EARN’M, the MobileFI and DePIN rewards ecosystem, announces the world’s first-ever Initial Merge Offering (IMO), set to take place one month after its Token Generation Event (TGE) on December 19th. In collaboration with StormX, this IMO marks a transformative step in Web3 consolidation.
EARN’M is a MobileFI and DePIN rewards ecosystem that turns smartphones into EarnPhones. The team behind EARN’M, Mode Mobile, was ranked #1 by Deloitte as North America’s fastest-growing software company in 2023, achieving 32,481% revenue growth rate over a 3-year period.
The pre-IMO collaboration showcases the metrics for EARN’M, including:
- $70M+ in combined Web2 and Web3 revenue.
- 45M+ community userbase.
- $350M earned and saved by users.
StormX is a Binance-listed project that has been operating in the cashback space since early 2017. With a strong Asian trader community and as the top Web3 cashback player, they have achieved over $500M+ daily volume and high liquidity from the top spot and perps exchanges in the World.
True Web3 Consolidation
The goal of the merger is to bring two solid projects together for mutual benefit of both organizations. Web3’s rapid expansion often fragments communities and weakens the ecosystem’s collective impact. Consolidation through IMOs introduces sustainable growth by merging efforts across liquidity, community, technology, and distribution. This strategy strengthens networks, accelerates innovation, and ensures long-term viability in a fast-evolving landscape. The IMO will allow StormX and EARN’M to grow together on a common mission and being the leader in Web3 rewards.
“This is the first IMO in history and we’re proud to be leading the charge. We think that this vehicle will become commonplace as powerful projects come together in the Web3 space,” said Simon Yu, Founder of StormX.
“We’ve known the StormX team for over seven years and have been ideating on this concept for a very long time,” said Dan Novaes, EARN’M Founder.
“Consolidation happens to every emerging industry, and we’re excited to finally bring this to market and set a new precedent as Web3 continues to mature,” added Gastón Klanian, General Manager of EARN’M.
About the IMO
The merger will allow STMX token holders to exchange their tokens for EARNM tokens at a ratio determined after the first month of trading, based on the average fully diluted valuation (FDV) of both projects during that period. For more information on the rate, users can visit their website. This exchange will apply to all unlocked STMX tokens, giving users the option to fully transition their holdings to the new EARNM token. This initiative represents a strategic move aimed at combining the strengths and technologies of both platforms to deliver enhanced value to their users.
The merger is centered on expanding opportunities in the rewards and loyalty space, an area of focus for both companies. By merging, StormX and EARNM intend to optimize their operations and introduce more innovative solutions to benefit their communities.
To incentivize participation, EARN’M is offering up to 250% APY for staking its native token during the IMO period. This effort ensures strong engagement and rewards for its growing community.
About EARN’M
EARN’M is at the forefront of mobile innovation, with a community of over 45 million users who have collectively earned and saved over $350 million. The team behind EARN’M has been recognized as Deloitte’s Fast 500 #1 Fastest Growing Software Company in North America, achieving 32,481% revenue growth, surpassing notable companies in the Web3 space.
About StormX
As a pioneer in the Web3 cashback space, StormX has been at the forefront of crypto rewards since 2017, empowering users to earn cryptocurrency while shopping online. At the core of this ecosystem is the $STMX token, which facilitates cashback rewards and allows users to stake for additional benefits and exclusive discounts across thousands of global retailers.
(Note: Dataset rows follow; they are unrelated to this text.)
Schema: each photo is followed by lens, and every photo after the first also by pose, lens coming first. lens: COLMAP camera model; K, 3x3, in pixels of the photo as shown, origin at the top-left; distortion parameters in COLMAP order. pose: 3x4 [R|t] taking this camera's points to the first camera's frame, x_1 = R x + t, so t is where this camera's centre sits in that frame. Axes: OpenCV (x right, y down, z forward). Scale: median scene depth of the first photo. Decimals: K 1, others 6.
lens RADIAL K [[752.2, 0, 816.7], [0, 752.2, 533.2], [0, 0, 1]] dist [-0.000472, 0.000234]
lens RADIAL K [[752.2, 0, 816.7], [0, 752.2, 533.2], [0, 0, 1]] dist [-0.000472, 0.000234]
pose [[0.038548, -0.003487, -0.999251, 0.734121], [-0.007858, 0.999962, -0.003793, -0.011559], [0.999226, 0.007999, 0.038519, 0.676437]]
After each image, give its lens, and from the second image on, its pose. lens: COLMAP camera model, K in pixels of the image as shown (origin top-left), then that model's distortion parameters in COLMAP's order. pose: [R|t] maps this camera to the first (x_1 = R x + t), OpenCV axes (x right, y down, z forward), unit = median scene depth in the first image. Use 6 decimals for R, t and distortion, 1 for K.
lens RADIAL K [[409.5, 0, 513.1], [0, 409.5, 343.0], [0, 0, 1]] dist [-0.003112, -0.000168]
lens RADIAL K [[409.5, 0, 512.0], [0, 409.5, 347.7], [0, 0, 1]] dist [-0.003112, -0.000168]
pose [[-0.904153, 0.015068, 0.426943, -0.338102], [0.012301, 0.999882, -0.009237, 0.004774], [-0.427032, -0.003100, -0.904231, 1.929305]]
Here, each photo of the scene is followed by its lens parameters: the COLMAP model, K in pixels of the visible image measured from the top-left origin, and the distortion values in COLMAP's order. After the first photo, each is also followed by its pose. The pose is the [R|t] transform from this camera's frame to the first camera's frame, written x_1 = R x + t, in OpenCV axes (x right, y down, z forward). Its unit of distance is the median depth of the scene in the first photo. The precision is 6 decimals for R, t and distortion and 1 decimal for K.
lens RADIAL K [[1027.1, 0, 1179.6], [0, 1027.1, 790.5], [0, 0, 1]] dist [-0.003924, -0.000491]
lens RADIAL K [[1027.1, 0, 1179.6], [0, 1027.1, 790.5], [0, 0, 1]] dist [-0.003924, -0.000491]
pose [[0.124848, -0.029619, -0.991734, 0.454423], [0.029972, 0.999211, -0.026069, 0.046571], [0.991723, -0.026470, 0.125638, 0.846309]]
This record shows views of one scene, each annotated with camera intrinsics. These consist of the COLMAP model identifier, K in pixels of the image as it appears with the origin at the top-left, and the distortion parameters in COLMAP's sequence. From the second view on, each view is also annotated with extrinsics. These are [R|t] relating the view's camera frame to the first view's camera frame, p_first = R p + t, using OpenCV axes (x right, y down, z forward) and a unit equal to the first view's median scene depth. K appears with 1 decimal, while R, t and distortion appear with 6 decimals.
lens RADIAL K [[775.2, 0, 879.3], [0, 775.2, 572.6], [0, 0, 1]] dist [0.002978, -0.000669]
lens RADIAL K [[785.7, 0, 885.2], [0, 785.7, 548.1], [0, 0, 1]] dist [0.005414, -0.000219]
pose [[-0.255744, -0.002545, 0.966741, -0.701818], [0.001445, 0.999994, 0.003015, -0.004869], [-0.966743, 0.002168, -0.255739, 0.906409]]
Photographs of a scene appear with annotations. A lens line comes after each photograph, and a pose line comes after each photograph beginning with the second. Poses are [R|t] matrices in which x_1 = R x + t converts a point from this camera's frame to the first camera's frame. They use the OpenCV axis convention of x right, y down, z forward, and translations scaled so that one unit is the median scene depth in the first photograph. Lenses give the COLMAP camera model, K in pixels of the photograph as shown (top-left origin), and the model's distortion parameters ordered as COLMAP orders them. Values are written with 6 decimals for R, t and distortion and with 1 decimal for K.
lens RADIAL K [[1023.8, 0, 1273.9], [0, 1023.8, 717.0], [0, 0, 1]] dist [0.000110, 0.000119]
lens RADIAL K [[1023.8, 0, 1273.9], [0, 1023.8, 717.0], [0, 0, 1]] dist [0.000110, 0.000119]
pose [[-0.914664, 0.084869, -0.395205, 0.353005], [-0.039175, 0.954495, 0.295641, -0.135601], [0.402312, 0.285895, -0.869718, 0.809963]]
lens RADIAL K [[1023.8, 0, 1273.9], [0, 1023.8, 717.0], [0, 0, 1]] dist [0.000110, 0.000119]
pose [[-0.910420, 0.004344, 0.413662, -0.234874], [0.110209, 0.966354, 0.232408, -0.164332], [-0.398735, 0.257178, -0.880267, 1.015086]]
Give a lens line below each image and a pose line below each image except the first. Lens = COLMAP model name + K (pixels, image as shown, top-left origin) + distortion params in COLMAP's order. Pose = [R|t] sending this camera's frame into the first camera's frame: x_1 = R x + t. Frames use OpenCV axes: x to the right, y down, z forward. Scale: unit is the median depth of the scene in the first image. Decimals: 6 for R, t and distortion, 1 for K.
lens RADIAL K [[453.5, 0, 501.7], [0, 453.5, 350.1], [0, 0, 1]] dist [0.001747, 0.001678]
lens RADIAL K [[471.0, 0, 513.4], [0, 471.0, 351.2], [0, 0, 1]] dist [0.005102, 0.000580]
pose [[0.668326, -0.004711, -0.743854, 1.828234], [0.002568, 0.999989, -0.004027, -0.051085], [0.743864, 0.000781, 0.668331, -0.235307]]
Disclaimer: Any information written in this press release does not constitute investment advice. Optimisus does not, and will not endorse any information about any company or individual on this page. Readers are encouraged to do their own research and base any actions on their own findings, not on any content written in this press release. Optimisus is and will not be responsible for any damage or loss caused directly or indirectly by the use of any content, product, or service mentioned in this press release.